Prepare well in advance
Knowing how difficult obtaining medical evidence can be, a number of readers recommended preparing well in advance by having an ongoing system for compiling evidence.
“Getting useful evidence is best done by collecting copies of any tests, written diagnoses or therapy reports as you go along. It easier this way. Take your time and sort out what is helpful before you are faced with upcoming assessments. The assessment process is time sensitive and can panic and stress you.”
“My top tip is to keep your own copy on a dedicated file of EVERYTHING related to your disability-operations, consultant's letters and reports, medication prescriptions, etc. These days it is almost impossible to get any intervention, apart from basic records, from your GP. Do NOT rely on DWP obtaining evidence, ensure you have done it yourself and very thoroughly too.”
“I tick the box on my medical appointment to get a copy of the report sent to my G.P. this ensures that I get a copy of the latest consultation which adds extra evidence to my claims.”
As well as the NHS App mentioned above, there are, non-NHS providers such as Patient Knows Best which can give you access to the NHS App records and provide other services as well. Opinions vary about such providers, so please research and make sure they are suitable for you before signing up.
There are also condition specific apps such as MyLongCovid.org.uk and Jointfully Osteoarthritis which can help you identify and keep a record of the symptoms of your condition. These could be useful in helping you to explain which symptoms affect your ability to carry out specific activities and how much of the time you are affected.
Some readers use pain tracker apps such as My Pain Diary for the same purpose.
There are also mental health apps which include mood and thought diaries and habit trackers. Mind in Brighton and Hove have compiled a list of some of mental health apps that they consider most useful.

● **Problem description**
Proceed with the passage on gathering medical evidence for assessments, picking up right after its final sentence. The listing that comes next is drawn from a separate source.

(Stored data entries)
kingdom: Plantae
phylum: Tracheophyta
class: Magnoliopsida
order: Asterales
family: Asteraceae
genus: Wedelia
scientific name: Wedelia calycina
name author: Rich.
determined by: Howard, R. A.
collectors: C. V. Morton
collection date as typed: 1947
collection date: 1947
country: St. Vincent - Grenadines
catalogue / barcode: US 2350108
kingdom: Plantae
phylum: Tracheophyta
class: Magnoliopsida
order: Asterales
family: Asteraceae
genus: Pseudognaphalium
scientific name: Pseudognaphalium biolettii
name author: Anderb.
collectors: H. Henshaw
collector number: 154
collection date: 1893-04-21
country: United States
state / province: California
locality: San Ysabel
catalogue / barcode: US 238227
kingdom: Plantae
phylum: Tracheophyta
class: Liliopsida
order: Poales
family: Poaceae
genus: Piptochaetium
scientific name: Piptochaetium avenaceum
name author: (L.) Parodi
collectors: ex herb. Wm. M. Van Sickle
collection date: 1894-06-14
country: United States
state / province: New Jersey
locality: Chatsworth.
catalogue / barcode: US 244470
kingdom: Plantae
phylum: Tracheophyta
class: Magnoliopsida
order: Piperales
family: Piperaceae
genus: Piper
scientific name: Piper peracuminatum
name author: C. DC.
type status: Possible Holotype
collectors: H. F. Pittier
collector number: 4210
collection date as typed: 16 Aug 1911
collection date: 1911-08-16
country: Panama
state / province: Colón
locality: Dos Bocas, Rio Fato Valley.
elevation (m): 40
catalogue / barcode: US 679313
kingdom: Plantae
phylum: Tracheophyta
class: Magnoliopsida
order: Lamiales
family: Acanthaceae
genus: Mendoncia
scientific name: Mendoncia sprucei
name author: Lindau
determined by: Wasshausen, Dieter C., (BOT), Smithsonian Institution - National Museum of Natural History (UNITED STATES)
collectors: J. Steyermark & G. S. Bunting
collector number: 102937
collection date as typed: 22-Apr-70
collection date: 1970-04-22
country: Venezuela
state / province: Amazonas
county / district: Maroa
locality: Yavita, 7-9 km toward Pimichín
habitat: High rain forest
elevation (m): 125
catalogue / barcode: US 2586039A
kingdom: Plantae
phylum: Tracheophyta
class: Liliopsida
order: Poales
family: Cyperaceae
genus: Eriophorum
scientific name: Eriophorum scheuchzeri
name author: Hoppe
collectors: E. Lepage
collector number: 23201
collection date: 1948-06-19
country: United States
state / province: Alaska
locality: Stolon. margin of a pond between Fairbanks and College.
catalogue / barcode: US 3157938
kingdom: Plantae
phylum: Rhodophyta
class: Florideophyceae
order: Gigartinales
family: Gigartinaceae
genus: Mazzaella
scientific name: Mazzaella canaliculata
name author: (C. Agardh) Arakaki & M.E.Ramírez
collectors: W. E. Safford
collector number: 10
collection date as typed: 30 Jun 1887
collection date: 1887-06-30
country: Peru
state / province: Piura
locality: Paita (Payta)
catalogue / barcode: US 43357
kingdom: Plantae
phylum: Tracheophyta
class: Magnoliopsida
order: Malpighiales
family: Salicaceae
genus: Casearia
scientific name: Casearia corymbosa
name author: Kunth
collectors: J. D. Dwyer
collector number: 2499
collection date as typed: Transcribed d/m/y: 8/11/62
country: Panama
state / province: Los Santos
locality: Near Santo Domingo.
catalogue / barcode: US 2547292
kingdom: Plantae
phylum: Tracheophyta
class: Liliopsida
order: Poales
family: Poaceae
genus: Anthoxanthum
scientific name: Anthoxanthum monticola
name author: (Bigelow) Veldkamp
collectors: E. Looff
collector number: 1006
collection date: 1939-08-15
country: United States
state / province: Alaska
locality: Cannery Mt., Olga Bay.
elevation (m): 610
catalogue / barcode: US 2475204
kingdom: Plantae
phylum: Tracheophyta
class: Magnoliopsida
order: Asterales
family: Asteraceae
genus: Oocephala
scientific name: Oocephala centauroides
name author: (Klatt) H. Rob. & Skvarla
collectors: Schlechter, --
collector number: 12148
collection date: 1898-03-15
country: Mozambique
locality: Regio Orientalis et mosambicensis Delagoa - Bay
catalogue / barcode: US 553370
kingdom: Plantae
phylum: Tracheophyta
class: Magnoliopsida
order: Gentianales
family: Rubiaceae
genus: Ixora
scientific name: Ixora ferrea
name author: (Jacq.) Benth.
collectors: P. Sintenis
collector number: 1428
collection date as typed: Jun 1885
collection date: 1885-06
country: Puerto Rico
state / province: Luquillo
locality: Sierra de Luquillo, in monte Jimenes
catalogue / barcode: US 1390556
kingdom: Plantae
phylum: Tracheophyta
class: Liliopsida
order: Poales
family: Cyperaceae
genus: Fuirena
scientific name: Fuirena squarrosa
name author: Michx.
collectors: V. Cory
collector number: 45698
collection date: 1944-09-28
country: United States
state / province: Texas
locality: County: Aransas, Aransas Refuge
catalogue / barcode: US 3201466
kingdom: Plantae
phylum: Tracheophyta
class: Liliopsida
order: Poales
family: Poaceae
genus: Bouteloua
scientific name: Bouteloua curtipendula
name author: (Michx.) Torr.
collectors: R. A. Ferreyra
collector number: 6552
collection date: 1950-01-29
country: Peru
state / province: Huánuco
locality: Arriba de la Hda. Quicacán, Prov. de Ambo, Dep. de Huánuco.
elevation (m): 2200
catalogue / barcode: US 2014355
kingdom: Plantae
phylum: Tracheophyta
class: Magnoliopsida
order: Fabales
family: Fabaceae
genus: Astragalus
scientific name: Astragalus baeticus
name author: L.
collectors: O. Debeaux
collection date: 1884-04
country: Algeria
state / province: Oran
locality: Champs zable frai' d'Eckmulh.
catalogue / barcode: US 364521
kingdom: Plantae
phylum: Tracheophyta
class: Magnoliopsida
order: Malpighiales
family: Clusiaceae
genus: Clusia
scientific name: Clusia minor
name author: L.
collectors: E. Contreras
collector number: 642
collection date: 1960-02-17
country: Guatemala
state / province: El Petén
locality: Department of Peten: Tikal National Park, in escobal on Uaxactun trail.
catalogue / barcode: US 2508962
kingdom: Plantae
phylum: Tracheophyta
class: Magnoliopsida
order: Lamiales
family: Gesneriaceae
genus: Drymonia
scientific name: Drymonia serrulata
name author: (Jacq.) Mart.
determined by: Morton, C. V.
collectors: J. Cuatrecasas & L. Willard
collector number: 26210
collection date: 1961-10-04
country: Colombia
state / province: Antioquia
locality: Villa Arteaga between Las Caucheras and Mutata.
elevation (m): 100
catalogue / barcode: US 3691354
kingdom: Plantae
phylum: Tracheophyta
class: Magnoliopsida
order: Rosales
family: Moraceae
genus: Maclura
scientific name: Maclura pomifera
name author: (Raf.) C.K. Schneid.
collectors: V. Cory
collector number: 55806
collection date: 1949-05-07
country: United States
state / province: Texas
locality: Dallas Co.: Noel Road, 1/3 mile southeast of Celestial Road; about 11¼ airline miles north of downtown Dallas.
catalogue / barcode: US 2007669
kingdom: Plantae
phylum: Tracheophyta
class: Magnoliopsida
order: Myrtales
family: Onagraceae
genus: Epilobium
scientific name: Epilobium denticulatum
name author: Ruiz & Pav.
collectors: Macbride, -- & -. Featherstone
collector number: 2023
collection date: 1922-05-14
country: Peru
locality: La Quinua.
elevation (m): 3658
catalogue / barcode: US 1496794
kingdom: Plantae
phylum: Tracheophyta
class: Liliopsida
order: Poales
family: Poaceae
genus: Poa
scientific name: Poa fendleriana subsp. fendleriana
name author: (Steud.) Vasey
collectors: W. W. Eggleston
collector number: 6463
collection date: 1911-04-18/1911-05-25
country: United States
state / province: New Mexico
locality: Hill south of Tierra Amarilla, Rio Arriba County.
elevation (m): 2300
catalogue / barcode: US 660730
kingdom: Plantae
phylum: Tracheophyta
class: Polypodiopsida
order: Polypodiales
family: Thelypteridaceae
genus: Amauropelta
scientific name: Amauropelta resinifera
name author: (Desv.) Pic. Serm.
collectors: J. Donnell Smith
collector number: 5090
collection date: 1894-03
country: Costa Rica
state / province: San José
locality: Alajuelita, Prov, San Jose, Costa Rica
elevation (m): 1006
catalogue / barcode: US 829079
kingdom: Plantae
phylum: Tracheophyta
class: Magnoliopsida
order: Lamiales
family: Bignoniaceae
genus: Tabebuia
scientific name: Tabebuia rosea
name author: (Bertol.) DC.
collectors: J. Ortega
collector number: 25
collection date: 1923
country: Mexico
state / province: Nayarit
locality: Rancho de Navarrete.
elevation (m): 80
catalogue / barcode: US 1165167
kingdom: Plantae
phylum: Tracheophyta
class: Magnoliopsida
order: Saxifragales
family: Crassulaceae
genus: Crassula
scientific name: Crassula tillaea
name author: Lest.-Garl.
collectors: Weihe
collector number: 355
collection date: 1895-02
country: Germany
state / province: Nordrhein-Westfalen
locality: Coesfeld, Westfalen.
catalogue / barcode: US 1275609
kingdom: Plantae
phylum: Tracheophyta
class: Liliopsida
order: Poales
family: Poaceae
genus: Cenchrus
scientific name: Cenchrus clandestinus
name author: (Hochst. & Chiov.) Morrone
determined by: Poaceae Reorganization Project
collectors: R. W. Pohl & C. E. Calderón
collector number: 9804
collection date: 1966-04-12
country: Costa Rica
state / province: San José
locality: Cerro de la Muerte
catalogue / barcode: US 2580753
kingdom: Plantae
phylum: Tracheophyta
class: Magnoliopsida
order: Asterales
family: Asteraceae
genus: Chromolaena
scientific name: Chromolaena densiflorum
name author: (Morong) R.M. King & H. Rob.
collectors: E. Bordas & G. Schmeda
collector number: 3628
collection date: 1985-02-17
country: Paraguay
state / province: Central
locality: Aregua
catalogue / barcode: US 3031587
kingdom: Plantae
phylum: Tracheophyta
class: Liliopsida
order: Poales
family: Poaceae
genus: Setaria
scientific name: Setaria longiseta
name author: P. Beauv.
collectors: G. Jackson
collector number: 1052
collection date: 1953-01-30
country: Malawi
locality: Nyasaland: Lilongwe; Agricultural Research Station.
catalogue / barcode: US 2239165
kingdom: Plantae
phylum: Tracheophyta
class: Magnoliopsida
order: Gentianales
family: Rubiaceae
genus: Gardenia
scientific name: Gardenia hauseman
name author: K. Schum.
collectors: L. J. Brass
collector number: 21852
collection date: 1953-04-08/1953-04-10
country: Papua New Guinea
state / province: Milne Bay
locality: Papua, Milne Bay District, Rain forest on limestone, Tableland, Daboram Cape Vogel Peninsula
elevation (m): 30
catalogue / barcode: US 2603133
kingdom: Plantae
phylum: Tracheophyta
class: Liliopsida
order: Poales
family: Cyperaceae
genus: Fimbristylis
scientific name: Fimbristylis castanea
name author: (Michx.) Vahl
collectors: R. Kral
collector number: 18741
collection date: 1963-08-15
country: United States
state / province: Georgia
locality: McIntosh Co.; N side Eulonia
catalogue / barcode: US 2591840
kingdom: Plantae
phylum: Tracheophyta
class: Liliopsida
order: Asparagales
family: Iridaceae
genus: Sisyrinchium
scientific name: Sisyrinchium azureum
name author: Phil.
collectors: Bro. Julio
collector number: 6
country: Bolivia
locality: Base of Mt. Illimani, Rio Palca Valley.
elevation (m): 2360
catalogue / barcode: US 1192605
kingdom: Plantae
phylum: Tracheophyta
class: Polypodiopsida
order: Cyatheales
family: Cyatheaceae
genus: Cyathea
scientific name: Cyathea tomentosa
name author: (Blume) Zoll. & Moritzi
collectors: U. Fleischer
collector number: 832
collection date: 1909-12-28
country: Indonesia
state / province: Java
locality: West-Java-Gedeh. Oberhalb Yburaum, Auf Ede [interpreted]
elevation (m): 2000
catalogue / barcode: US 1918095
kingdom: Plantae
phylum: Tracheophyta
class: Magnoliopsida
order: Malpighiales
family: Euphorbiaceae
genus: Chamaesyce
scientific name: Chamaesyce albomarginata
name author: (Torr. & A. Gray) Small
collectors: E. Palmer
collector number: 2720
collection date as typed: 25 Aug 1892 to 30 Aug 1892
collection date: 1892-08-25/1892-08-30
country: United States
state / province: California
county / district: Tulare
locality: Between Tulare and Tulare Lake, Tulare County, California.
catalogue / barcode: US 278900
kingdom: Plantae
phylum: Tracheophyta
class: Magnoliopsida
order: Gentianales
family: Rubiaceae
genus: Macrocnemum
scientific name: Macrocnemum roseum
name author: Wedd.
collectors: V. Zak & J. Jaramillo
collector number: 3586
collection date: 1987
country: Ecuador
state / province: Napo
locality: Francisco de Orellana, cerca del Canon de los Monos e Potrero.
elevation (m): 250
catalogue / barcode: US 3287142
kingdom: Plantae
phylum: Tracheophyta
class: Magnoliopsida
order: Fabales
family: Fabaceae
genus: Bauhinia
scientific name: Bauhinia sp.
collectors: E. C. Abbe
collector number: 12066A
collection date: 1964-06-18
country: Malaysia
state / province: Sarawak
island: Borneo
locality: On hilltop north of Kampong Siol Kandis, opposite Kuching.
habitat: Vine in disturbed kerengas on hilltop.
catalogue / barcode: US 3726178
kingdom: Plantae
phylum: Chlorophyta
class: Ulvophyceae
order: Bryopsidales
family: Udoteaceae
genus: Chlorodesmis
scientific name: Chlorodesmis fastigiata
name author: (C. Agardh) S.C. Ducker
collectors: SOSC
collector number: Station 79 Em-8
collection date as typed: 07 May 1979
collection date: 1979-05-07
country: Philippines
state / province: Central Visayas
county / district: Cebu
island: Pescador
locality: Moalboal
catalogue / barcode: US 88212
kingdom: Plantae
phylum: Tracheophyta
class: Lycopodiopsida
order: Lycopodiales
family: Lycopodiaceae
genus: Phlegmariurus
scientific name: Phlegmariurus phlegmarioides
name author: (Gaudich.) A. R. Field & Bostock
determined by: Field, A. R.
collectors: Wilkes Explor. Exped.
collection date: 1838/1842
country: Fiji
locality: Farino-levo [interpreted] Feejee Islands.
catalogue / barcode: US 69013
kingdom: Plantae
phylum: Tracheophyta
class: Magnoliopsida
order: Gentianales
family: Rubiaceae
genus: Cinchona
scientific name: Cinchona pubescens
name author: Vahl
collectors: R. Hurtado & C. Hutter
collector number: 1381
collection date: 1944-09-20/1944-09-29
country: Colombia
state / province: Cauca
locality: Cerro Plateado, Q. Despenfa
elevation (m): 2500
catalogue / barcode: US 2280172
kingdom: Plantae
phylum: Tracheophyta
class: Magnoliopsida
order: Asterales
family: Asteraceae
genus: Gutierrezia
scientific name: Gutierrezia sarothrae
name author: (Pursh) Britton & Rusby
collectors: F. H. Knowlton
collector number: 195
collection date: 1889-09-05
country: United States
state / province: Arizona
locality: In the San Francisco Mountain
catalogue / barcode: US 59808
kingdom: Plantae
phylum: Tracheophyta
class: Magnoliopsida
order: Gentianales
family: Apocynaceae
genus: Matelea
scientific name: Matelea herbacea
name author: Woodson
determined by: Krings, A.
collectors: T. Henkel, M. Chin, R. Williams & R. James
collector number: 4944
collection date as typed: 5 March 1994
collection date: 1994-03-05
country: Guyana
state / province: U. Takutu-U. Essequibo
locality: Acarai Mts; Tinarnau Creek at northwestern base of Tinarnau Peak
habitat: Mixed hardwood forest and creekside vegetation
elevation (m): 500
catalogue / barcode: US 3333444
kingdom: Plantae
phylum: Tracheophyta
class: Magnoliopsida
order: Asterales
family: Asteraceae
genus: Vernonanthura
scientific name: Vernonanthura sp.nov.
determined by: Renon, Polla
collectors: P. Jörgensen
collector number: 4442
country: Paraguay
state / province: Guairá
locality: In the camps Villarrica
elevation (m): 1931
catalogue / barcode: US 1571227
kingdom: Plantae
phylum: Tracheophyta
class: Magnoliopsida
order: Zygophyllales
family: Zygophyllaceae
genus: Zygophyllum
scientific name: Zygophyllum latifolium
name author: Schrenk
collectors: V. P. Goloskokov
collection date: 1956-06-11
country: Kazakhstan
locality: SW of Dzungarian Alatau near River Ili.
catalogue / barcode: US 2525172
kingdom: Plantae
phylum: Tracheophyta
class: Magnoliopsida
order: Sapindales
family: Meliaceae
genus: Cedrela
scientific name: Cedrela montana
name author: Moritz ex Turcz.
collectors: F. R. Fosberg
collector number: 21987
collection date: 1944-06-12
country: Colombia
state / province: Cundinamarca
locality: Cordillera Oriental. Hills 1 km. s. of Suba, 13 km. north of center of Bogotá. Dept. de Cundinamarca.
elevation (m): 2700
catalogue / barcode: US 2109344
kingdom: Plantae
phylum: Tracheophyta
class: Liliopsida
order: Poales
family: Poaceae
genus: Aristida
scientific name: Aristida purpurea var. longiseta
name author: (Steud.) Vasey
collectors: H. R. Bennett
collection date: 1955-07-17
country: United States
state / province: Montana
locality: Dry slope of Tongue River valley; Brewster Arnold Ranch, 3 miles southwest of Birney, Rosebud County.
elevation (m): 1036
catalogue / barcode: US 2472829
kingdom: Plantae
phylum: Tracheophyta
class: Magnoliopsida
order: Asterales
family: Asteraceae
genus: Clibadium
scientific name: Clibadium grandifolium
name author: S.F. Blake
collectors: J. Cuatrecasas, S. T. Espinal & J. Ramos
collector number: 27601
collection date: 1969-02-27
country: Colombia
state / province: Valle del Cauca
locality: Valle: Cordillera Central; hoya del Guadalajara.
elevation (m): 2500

● **Exercise output**
As with pain tracker apps, these may prove to be helpful in compiling and organizing evidence about the way your condition affects your everyday activities.
One reader told us:
“I use MindDoc to keep track of my mental health symptoms and have done for several years. They provide reports every 2 weeks on your mental wellbeing and how well you fit medical criteria for depression. I provided about 20 of these reports when I first applied for PIP and my full report noted "...extensive evidence of severe mental health issues has been provided." - the only evidence I provided was those reports.”
Detailed, accurate, consistent
Detailed, accurate and consistent evidence which closely addresses the qualifying criteria for an award is what counts, whatever the benefit you are claiming. The main source of that evidence that you have control of is the claim or renewal form that you complete. Step-by-step guides, like ours, to completing claim forms can help you make sure that you give the best possible account of how your condition affects your activities.
Your own account can be supplemented by additional evidence, from friends, relatives, carers or professionals involved in your care.
Medical evidence is just one such type of supporting evidence, and often it isn’t the most valuable, so don’t be despondent if it isn’t available to you. In the current crisis overwhelming the health service, you are far from alone.